Tra 22 specie di ctenofori bioluminescenti, gli scienziati hanno trovato un gruppo di geni che corrispondono ai loro criteri. Questi stessi geni erano assenti in altre due specie di ctenofori non luminescenti.

Nuovo mondo

Il meccanismo genetico della bioluminescenza ha applicazioni al di fuori della biologia evolutiva. Se gli scienziati riescono a isolare i geni per le coppie luciferina e luciferasi, potrebbero potenzialmente far brillare organismi e cellule, per un motivo o per l'altro.

Nel 1986, gli scienziati dell'Università della California a San Diego hanno modificato e incorporato il gene della luciferasi della lucciola nelle piante di tabacco. Lo studio è stato pubblicato sulla rivista Science e mostrava una di queste piante che brillava stranamente su uno sfondo scuro.

Questa pianta non produce luce da sola: contiene luciferasi. Ma affinché questo tabacco risplenda, deve essere annaffiato con una soluzione contenente luciferina.

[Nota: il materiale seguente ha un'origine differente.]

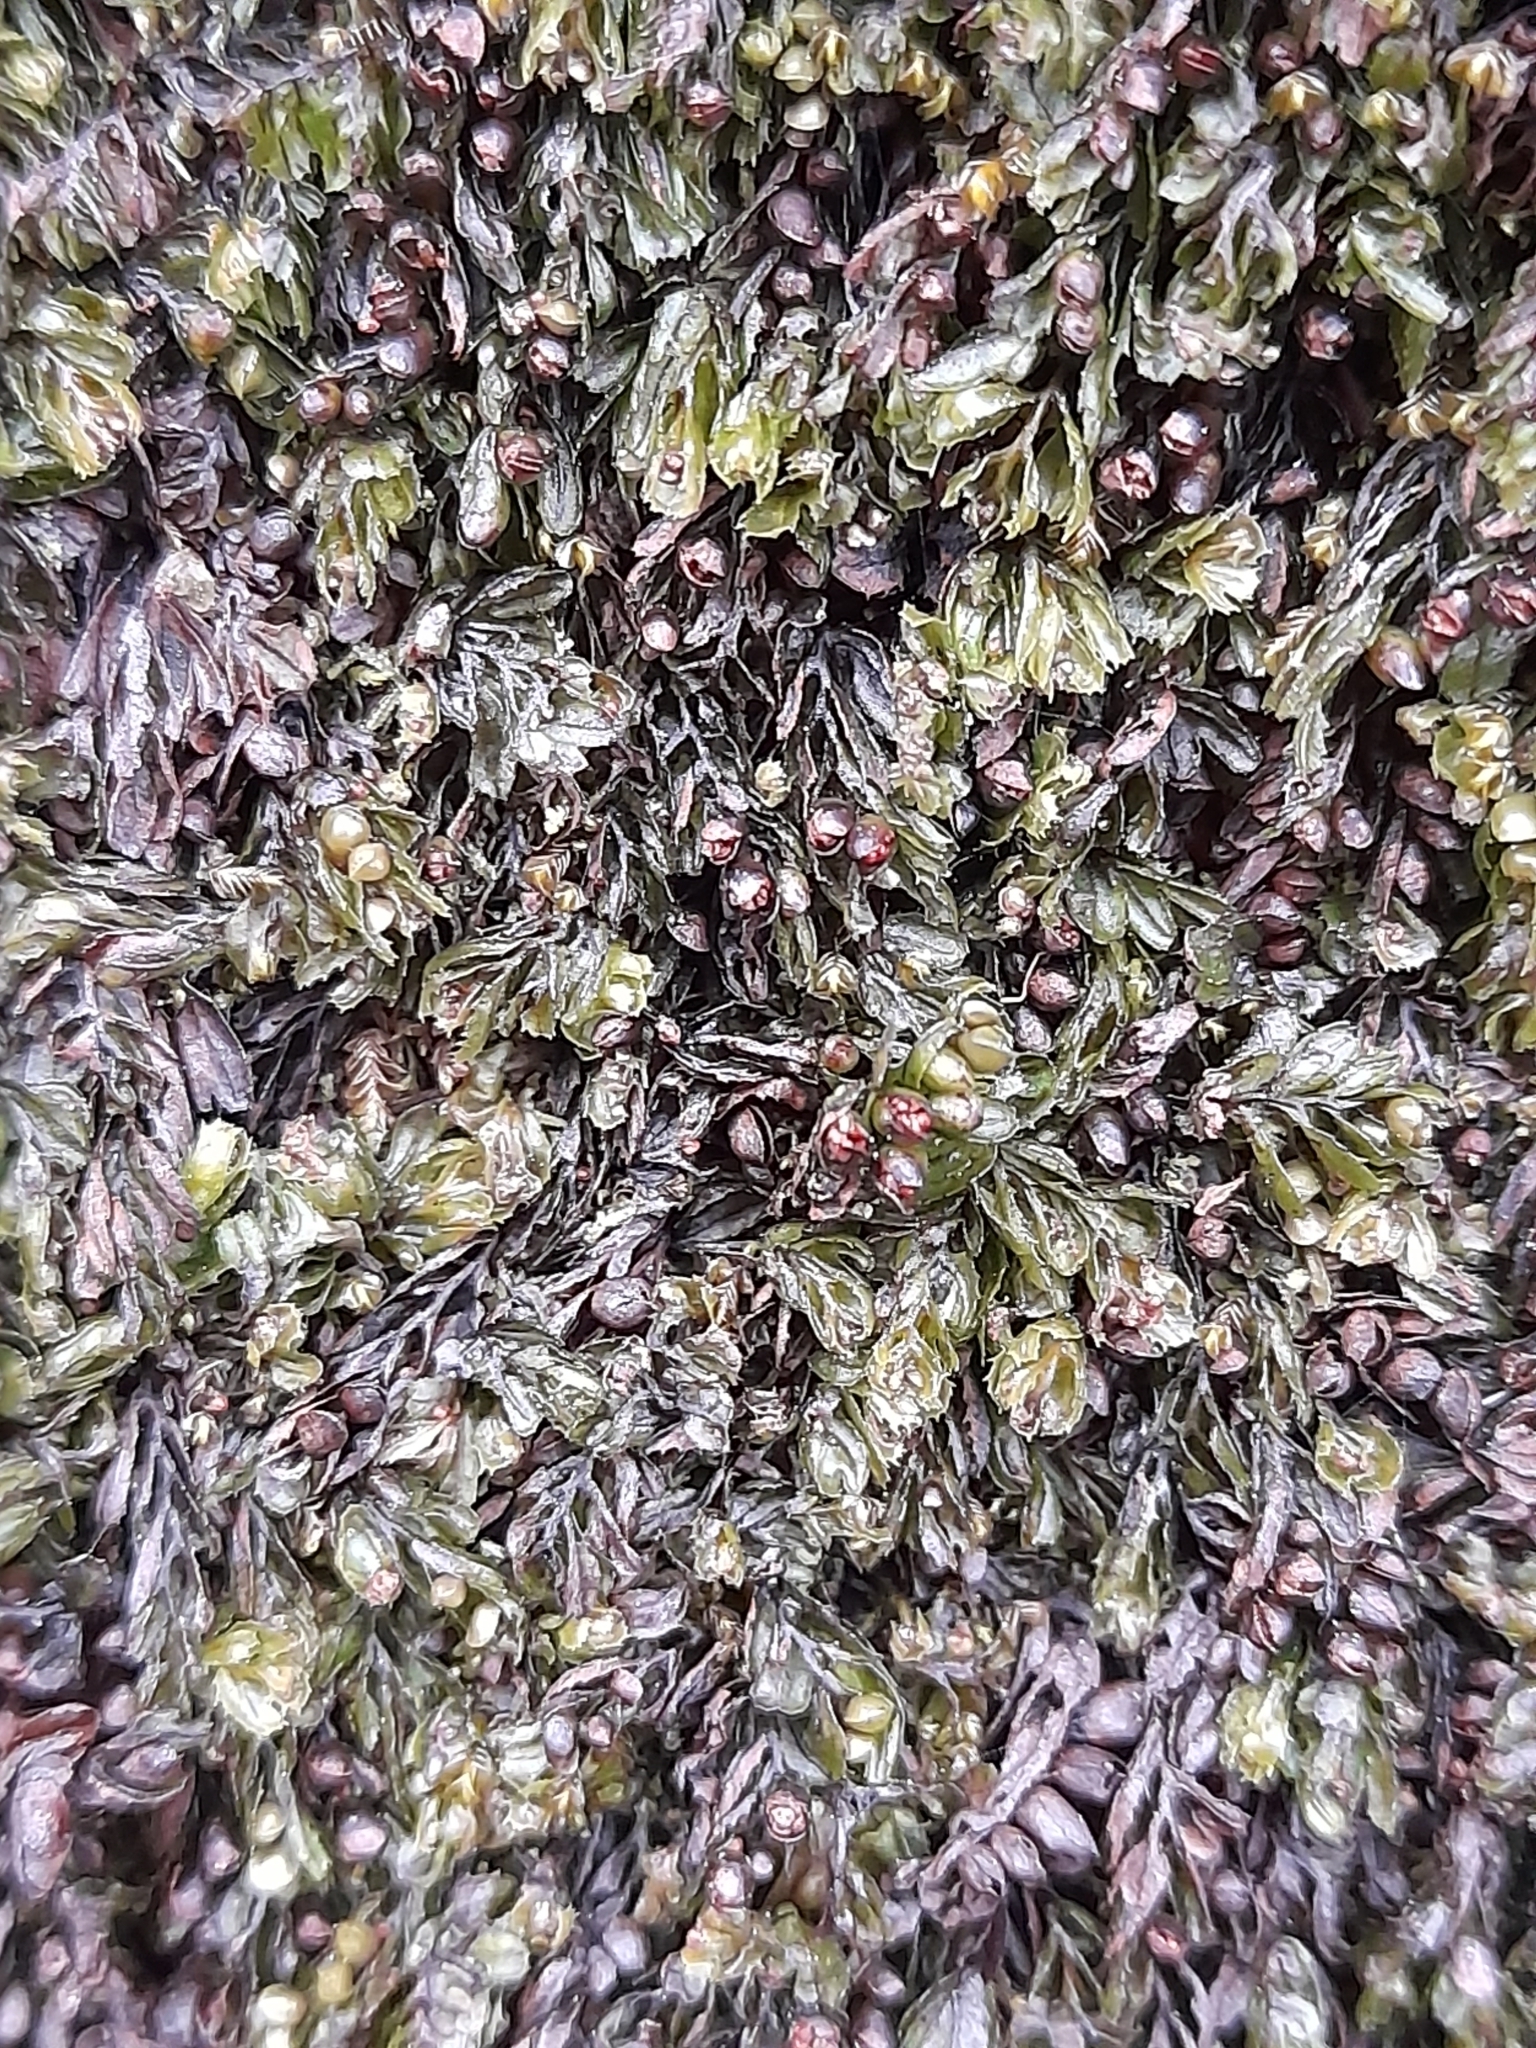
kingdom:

Trent'anni dopo, gli scienziati non sono ancora stati in grado di creare organismi auto-luminosi usando l'ingegneria genetica, perché non conoscono i percorsi biosintetici per la maggior parte delle luciferine. (L'unica eccezione è stata trovata nei batteri: gli scienziati sono stati in grado di identificare i geni del bagliore che codificano per il sistema batterico luciferina-luciferasi, ma questi geni devono essere modificati per essere utili per qualsiasi organismo non batterico.)

Uno dei maggiori usi potenziali della luciferina e della luciferasi nella biologia cellulare è incorporarle come bulbi nelle cellule e nei tessuti. Questo tipo di tecnologia sarebbe utile per monitorare la posizione delle cellule, l'espressione genica, la produzione di proteine, afferma Jennifer Prescher, professore di chimica presso l'Università della California, Irvine.

L'uso di molecole di bioluminescenza sarà tanto utile quanto l'uso di una proteina fluorescente, che è già utilizzata per monitorare lo sviluppo di infezioni da HIV, per visualizzare i tumori e monitorare i danni alle cellule nervose nella malattia di Alzheimer.

Attualmente, gli scienziati che utilizzano la luciferina per gli esperimenti di imaging devono crearne una versione sintetica o acquistarla a $ 50 al milligrammo. Anche l'introduzione della luciferina dall'esterno nella cellula è difficile: non sarebbe un problema se la cellula potesse produrre la propria luciferina.

La ricerca continua e sta gradualmente definendo i processi evolutivi e chimici su come gli organismi producono luce. Ma la maggior parte del mondo bioluminescente è ancora nell'oscurità.